My son got the pump, which has helped immensely.  He had some dangerously high blood sugars that made him feel awful, and I think it scared him.  His endocronologist had some "come to Jesus" discussions with him that hit home.  And slowly, things started to turn around.  My son started to bring his grades up, started thinking seriously about his future and college.  He started working our regularly which has done wonders for his BS.  He reconnected with old friends.  He started to realilze that this was his new "normal", this was life, and he had a lot of things he wanted to do and accomplish - travel, college, etc. and he wasn't going to do that if he was sick.  His recent A1C was 7%.

As a parent, I used to think there was a "right and wrong" to diabetes, and now I know how wrong I was.  What works for one person may not work for another.  And BS can fluctuate with the wind - depending on hormones, stress, illness, honeymoon phase, etc, etc.  It's a constantly changing thing.  So we don't freak out anymore.  My son let's me know if he's concerned about something, and I help him work thru it.  

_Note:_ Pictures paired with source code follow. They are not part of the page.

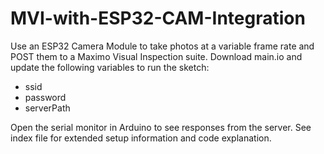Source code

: # MVI-with-ESP32-CAM-Integration
Use an ESP32 Camera Module to take photos at a variable frame rate and POST them to a Maximo Visual Inspection suite.
Download main.io and update the following variables to run the sketch:
* ssid
* password
* serverPath

Open the serial monitor in Arduino to see responses from the server.
See index file for extended setup information and code explanation.
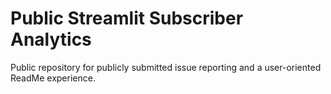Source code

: # Public Streamlit Subscriber Analytics

Public repository for publicly submitted issue reporting and a user-oriented ReadMe experience.
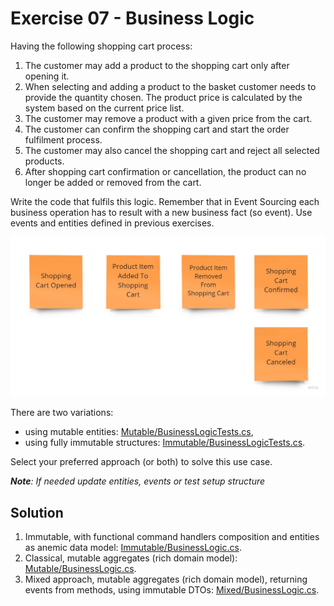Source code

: # Exercise 07 - Business Logic

Having the following shopping cart process:
1. The customer may add a product to the shopping cart only after opening it.
2. When selecting and adding a product to the basket customer needs to provide the quantity chosen. The product price is calculated by the system based on the current price list.
3. The customer may remove a product with a given price from the cart.
4. The customer can confirm the shopping cart and start the order fulfilment process.
5. The customer may also cancel the shopping cart and reject all selected products.
6. After shopping cart confirmation or cancellation, the product can no longer be added or removed from the cart.

Write the code that fulfils this logic. Remember that in Event Sourcing each business operation has to result with a new business fact (so event). Use events and entities defined in previous exercises.

![events](./assets/events.jpg)

There are two variations:
- using mutable entities: [Mutable/BusinessLogicTests.cs](./Mutable/Solution1/BusinessLogicTests.cs),
- using fully immutable structures: [Immutable/BusinessLogicTests.cs](./Immutable/BusinessLogicTests.cs).

Select your preferred approach (or both) to solve this use case.

_**Note**: If needed update entities, events or test setup structure_

## Solution

1. Immutable, with functional command handlers composition and entities as anemic data model: [Immutable/BusinessLogic.cs](./Immutable/BusinessLogic.cs).
2. Classical, mutable aggregates (rich domain model): [Mutable/BusinessLogic.cs](./Mutable/Solution1/BusinessLogic.cs).
3. Mixed approach, mutable aggregates (rich domain model), returning events from methods, using immutable DTOs: [Mixed/BusinessLogic.cs](./Mutable/Solution1/BusinessLogic.cs).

My son is 17 1/2 yr old now.  In 6 months he'll be off to college and I won't be sitting next to him to see what his sugars are, how he's feeling, etc.  And that has been very hard to come to terms with.  But what has helped me is I have put my son's health and wellbeing on HIM - it is HIS choice to be well, to take care of himself, to have the future he wants and do the things he wants to do.  I will always, always be there for him if he stumbles (and he will) but the hard, daily work is on him.  And it IS hard work.

So thank you again for all your responses.  My advice to anyone who is a parent of a newly diagnosed diabetic is - have patience and love.  This disease sucks.  We get to deal with it from the sidelines - they have to deal with it 24/7.